# DATA EXCERPTS
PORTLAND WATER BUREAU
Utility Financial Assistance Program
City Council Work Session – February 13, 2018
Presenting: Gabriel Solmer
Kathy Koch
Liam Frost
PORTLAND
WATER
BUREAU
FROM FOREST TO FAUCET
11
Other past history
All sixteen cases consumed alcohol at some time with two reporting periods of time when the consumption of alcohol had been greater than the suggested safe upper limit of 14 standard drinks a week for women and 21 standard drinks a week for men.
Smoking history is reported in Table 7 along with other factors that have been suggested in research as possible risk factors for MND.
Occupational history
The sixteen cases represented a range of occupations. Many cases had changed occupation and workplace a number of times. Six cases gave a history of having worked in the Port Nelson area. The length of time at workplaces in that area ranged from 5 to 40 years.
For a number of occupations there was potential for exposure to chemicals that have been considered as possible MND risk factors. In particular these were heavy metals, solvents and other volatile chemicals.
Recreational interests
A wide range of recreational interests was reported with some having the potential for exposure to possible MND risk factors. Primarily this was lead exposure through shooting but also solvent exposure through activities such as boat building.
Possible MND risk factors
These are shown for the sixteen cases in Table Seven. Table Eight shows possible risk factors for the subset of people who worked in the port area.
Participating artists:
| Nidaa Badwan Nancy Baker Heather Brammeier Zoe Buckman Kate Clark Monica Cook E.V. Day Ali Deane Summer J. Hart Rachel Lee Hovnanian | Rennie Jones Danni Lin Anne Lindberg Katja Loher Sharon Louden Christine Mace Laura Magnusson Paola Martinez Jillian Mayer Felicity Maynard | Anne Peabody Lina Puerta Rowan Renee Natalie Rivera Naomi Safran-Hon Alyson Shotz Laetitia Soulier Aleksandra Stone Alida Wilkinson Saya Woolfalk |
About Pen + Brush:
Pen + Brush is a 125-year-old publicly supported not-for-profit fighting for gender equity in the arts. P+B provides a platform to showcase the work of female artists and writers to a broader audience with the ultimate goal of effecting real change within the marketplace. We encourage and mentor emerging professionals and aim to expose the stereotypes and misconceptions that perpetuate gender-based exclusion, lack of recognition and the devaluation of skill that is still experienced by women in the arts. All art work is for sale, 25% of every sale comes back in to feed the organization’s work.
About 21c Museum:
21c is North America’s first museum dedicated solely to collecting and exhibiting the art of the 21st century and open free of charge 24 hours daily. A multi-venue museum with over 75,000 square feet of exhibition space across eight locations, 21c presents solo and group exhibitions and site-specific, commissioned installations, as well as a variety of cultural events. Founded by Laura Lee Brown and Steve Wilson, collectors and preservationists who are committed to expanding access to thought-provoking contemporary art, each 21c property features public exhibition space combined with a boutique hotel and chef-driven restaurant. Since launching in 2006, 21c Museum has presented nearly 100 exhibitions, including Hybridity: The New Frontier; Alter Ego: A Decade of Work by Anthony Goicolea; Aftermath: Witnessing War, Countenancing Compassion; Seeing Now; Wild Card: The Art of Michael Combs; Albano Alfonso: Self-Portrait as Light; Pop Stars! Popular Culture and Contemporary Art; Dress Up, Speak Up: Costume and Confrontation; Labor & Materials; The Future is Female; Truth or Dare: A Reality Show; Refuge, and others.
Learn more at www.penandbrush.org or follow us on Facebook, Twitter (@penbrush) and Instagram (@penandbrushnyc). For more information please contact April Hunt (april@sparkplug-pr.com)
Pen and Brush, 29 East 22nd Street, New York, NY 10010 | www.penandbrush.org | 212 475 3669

# WHAT TO DO
Make an exact transcription of all the records.

# EXERCISE RESPONSE
PORTLAND WATER BUREAU
Utility Financial Assistance Program
City Council Work Session – February 13, 2018
Presenting: Gabriel Solmer
Kathy Koch
Liam Frost
PORTLAND
WATER
BUREAU
FROM FOREST TO FAUCET
11
Other past history
All sixteen cases consumed alcohol at some time with two reporting periods of time when the consumption of alcohol had been greater than the suggested safe upper limit of 14 standard drinks a week for women and 21 standard drinks a week for men.
Smoking history is reported in Table 7 along with other factors that have been suggested in research as possible risk factors for MND.
Occupational history
The sixteen cases represented a range of occupations. Many cases had changed occupation and workplace a number of times. Six cases gave a history of having worked in the Port Nelson area. The length of time at workplaces in that area ranged from 5 to 40 years.
For a number of occupations there was potential for exposure to chemicals that have been considered as possible MND risk factors. In particular these were heavy metals, solvents and other volatile chemicals.
Recreational interests
A wide range of recreational interests was reported with some having the potential for exposure to possible MND risk factors. Primarily this was lead exposure through shooting but also solvent exposure through activities such as boat building.
Possible MND risk factors
These are shown for the sixteen cases in Table Seven. Table Eight shows possible risk factors for the subset of people who worked in the port area.
Participating artists:
| Nidaa Badwan Nancy Baker Heather Brammeier Zoe Buckman Kate Clark Monica Cook E.V. Day Ali Deane Summer J. Hart Rachel Lee Hovnanian | Rennie Jones Danni Lin Anne Lindberg Katja Loher Sharon Louden Christine Mace Laura Magnusson Paola Martinez Jillian Mayer Felicity Maynard | Anne Peabody Lina Puerta Rowan Renee Natalie Rivera Naomi Safran-Hon Alyson Shotz Laetitia Soulier Aleksandra Stone Alida Wilkinson Saya Woolfalk |
About Pen + Brush:
Pen + Brush is a 125-year-old publicly supported not-for-profit fighting for gender equity in the arts. P+B provides a platform to showcase the work of female artists and writers to a broader audience with the ultimate goal of effecting real change within the marketplace. We encourage and mentor emerging professionals and aim to expose the stereotypes and misconceptions that perpetuate gender-based exclusion, lack of recognition and the devaluation of skill that is still experienced by women in the arts. All art work is for sale, 25% of every sale comes back in to feed the organization’s work.
About 21c Museum:
21c is North America’s first museum dedicated solely to collecting and exhibiting the art of the 21st century and open free of charge 24 hours daily. A multi-venue museum with over 75,000 square feet of exhibition space across eight locations, 21c presents solo and group exhibitions and site-specific, commissioned installations, as well as a variety of cultural events. Founded by Laura Lee Brown and Steve Wilson, collectors and preservationists who are committed to expanding access to thought-provoking contemporary art, each 21c property features public exhibition space combined with a boutique hotel and chef-driven restaurant. Since launching in 2006, 21c Museum has presented nearly 100 exhibitions, including Hybridity: The New Frontier; Alter Ego: A Decade of Work by Anthony Goicolea; Aftermath: Witnessing War, Countenancing Compassion; Seeing Now; Wild Card: The Art of Michael Combs; Albano Alfonso: Self-Portrait as Light; Pop Stars! Popular Culture and Contemporary Art; Dress Up, Speak Up: Costume and Confrontation; Labor & Materials; The Future is Female; Truth or Dare: A Reality Show; Refuge, and others.
Learn more at www.penandbrush.org or follow us on Facebook, Twitter (@penbrush) and Instagram (@penandbrushnyc). For more information please contact April Hunt (april@sparkplug-pr.com)
Pen and Brush, 29 East 22nd Street, New York, NY 10010 | www.penandbrush.org | 212 475 3669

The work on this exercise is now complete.